Two days before the Chanel couture show last July, Karl Lagerfeld and I were talking in the Chanel studio on Rue Cambon. After four months of incessant rain in Paris, it suddenly was beautiful outside, and the windows were open. Amanda Harlech and Virginie Viard, two of Lagerfeld’s intimate collaborators, were working on fittings. A photo shoot for W starring both of them—along with the rest of Lagerfeld’s muses—had taken place a few days earlier, and at his suggestion, they had all agreed to be photographed dressed as cats. Lagerfeld has an 8-month-old kitten named Choupette, who increasingly plays a central role in his emotional life, and I started to wonder—not without reason—why Lagerfeld had wanted the women to resemble Choupette.
Lagerfeld with his new feline friend.
Jamie Bochert had just finished her fitting. Twenty-nine years old, long and austere, with a mien like Patti Smith’s, Bochert is more musician than model, but Lagerfeld was so infatuated with her that he used her as his only model for the couture-collection press kit. “She’s going to star in a film I plan to make on the life of Catherine Pozzi, the mistress of the poet Paul Valéry,” Lagerfeld told me. And then he started to recite fragments of poetry. To hear him suddenly declaim “Mon coeur a quitté mon histoire” (“My heart has left my story”) seemed to illuminate all the contradictions in which Lagerfeld finds himself embroiled: He is a man whose exterior protects a heart that some believe went off course many years ago. But did it truly? I’m not so sure. “It’s lovely, right?” he said of the line, staring at me from behind his dark glasses.

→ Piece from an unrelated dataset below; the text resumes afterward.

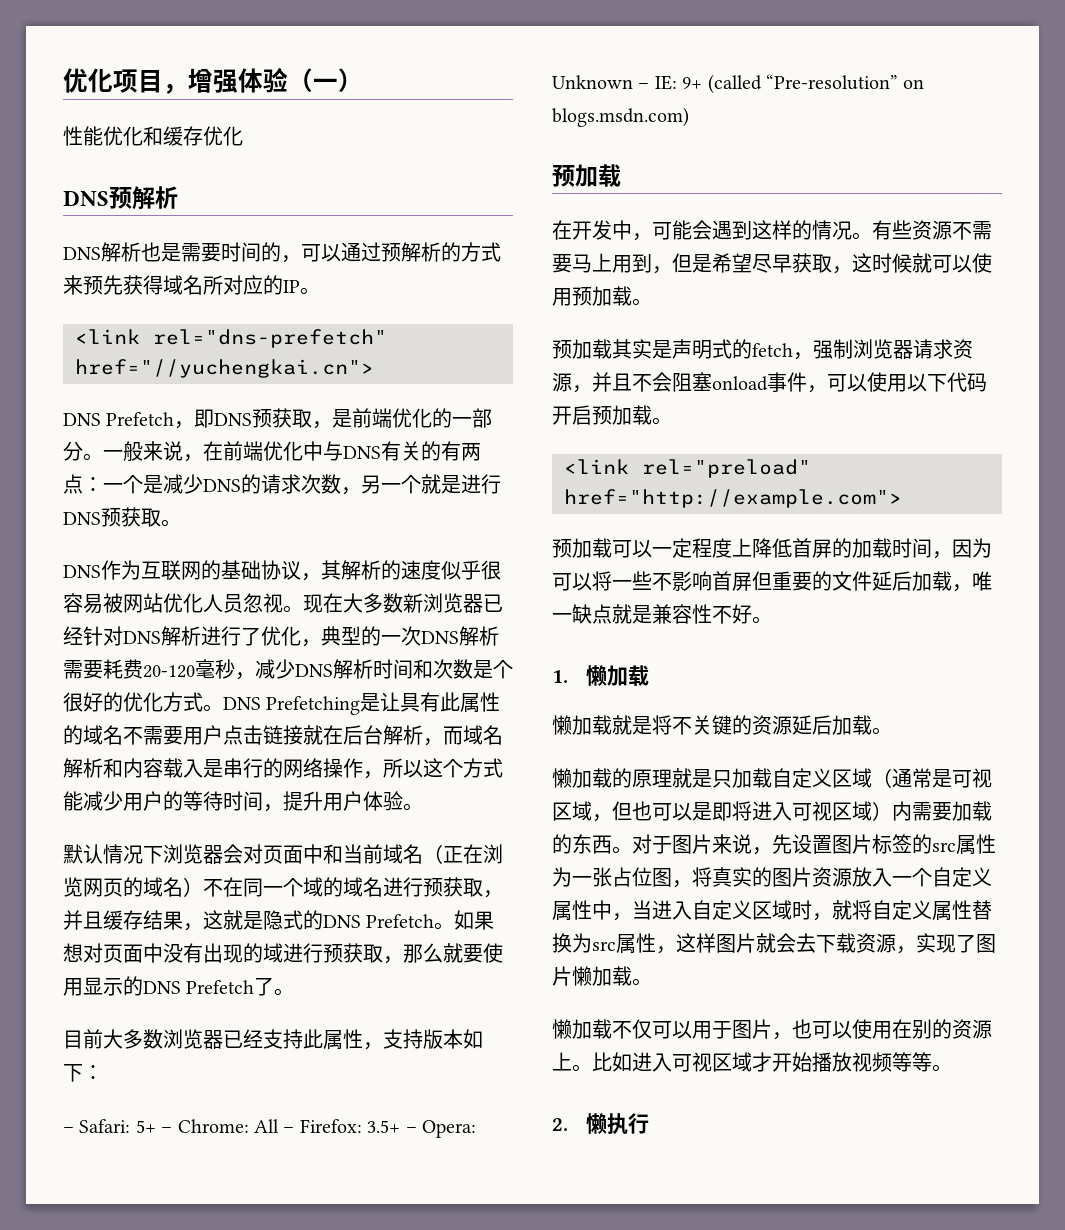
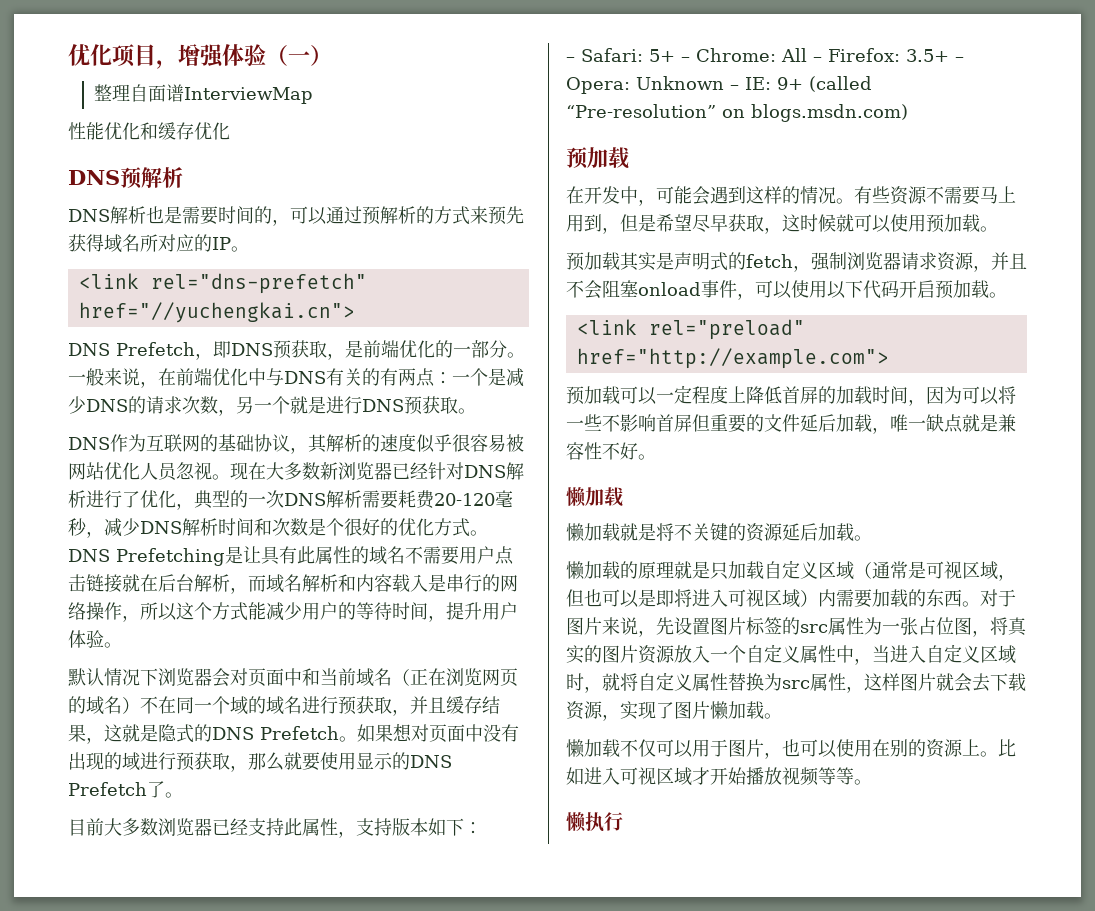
(363, 80) none -> [94,84,314,104] // 整理自面谱InterviewMap
[552,670,568,683] 1. -> (656, 457) none
[552,1118,568,1131] 2. -> (872, 782) none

In the interest of full disclosure: Though I don’t work at Chanel, I have known Lagerfeld for more than two decades. In the early eighties, when I was in my 20s and a model, I met him during his tenure at Chloé. He was heavier, his hair was longer and already in a ponytail, his eyes were masked by dark glasses, and he held a fan that evoked the Versailles court. (Of course, the fan has since been replaced by the signature fingerless gloves—there’s always something to hide with him—but we’ll come back to that). When he first met me, he exclaimed that I resembled Françoise Dorléac, Catherine Deneuve’s older sister, who died in 1967. The comment was at once flattering and peculiar. There was—and still is—nothing more repulsive to Lagerfeld than death and all it entails: funerals, weakness, illness, the past. Every one of the women close to him—the Chanelettes, if you will—whom I met with agreed on this point. Lagerfeld, though, has no difficulty whatsoever squaring his denial of death with an equally pronounced habit of invoking the past—in particular, female figures of bygone eras who are imbued with a beauty or spirit that he believes transcends their time.